Trying To Keep Cool... Literally
Jul 18, 2010
The only tool more common in farm shops than a hammer is some sort of fan to cool things off on hot summer days. In some shops that fan is a simple household fan pirated from the house when the wife wasn't looking. Other shops get by with the lazy air movement from ceiling fans. Neither of those options move enough air to satisfy me on a hot midwestern day, so I bought a couple 2-foot-diameter, large-bladed shop fans that roll on wheels so I can move them around to direct cooling air where I need it most. I've considered and priced huge, 6-foot diameter industrial-grade fans used in factories, but couldn't afford them and worried that their ability to move massive amounts of cfm might be too much in a conventional shop setting.
My co-worker Mark the Scavenger "found" a large squirrel-cage fan with a 20-inch diameter housing, "discovered" an unused 220-volt motor (I'm fairly confident larceny wasn't involved), and created an air-moving-monster that's been know to make grown men stumble if they pass too close to its discharge chute. It creates a nice breeze for quite a distance across the shop, and can create quite a dust storm if a prankster pounds a dirty air filter near the intake hole duct.

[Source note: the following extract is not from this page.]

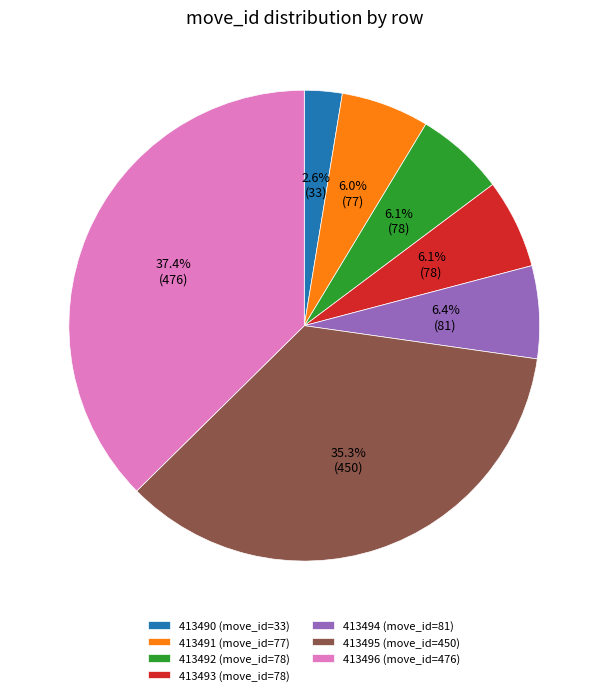

To the nearest percent, what percentage of the pie is 413491?

6%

But even with store-bought or home-built fans, it's hot in most shops this time of year. Cold water taken internally and applied externally is often the only solace. I've never understood those folks who blissfully work in withering heat without apparent major discomfort. Maybe it's my Scandanavian heritage, but any time the thermometer climbs higher than the upper 80s makes me long for the first frost of the year.